(Beginning of Text under study)

• 22 West 32nd Street
• New York, NY 10001
• (212) 473-2233 •

I've always liked Korean barbecue. It's nothing like American barbecue, so put away your checkered tablecloth and set aside your handiwipes. Korean barbecue is more like the love child of a steakhouse and a hibachi. The meat (pork or beef, typically) gets grilled right at the table in front of you amidst a panoply of fixings, from onions to kimchi to sprouts. Wrap your meat in lettuce and eat it like an Atkins taco or bury it in a bowl of rice and soy sauce. The joy is that you get to mix it up any way you like. Actually, I'm probably eating it completely wrong, but the food doesn't come with instructions so in my blissful ignorance I just cram it lovingly down my pie-hole and tell everyone how much fun I had doing it. Feel free to email me with the correct dining method. No, really.

New York City has two hubs of Korean restaurants, and there's a Jongro BBQ in both of them. The first is in eastern Flushing (aka, Murray Hill) and the other is just off Herald Square in Koreatown (aka, north of Murray Hill). Mr Dogz and I chose the latter because, despite the throngs of tourists, it didn't require a car.

Jongro BBQ is on the second floor and, arriving at 6:30pm, we waited patiently on the long line for the elevator. Taking the stairs is off limits, the elevator comfortably holds six or so people, and we were about fifteen people from the front. This was not a fast moving line. Eventually, we did get upstairs, and then got on yet another line. No reservations are taken, so we gave them a phone number and twiddled thumbs for, oh, forty minutes. Thankfully, God invented gossip, so time passed pretty quickly.

(End of Text under study)
(Beginning of Data under study)

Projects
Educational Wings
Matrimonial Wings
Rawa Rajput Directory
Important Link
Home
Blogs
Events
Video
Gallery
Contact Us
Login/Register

(End of Data under study)

#### What needs to be done:
From the Korean barbecue review, copy the passage word for word, starting at "New York City" and ending at "passed pretty quickly.".

#### The answer:
New York City has two hubs of Korean restaurants, and there's a Jongro BBQ in both of them. The first is in eastern Flushing (aka, Murray Hill) and the other is just off Herald Square in Koreatown (aka, north of Murray Hill). Mr Dogz and I chose the latter because, despite the throngs of tourists, it didn't require a car.

Jongro BBQ is on the second floor and, arriving at 6:30pm, we waited patiently on the long line for the elevator. Taking the stairs is off limits, the elevator comfortably holds six or so people, and we were about fifteen people from the front. This was not a fast moving line. Eventually, we did get upstairs, and then got on yet another line. No reservations are taken, so we gave them a phone number and twiddled thumbs for, oh, forty minutes. Thankfully, God invented gossip, so time passed pretty quickly.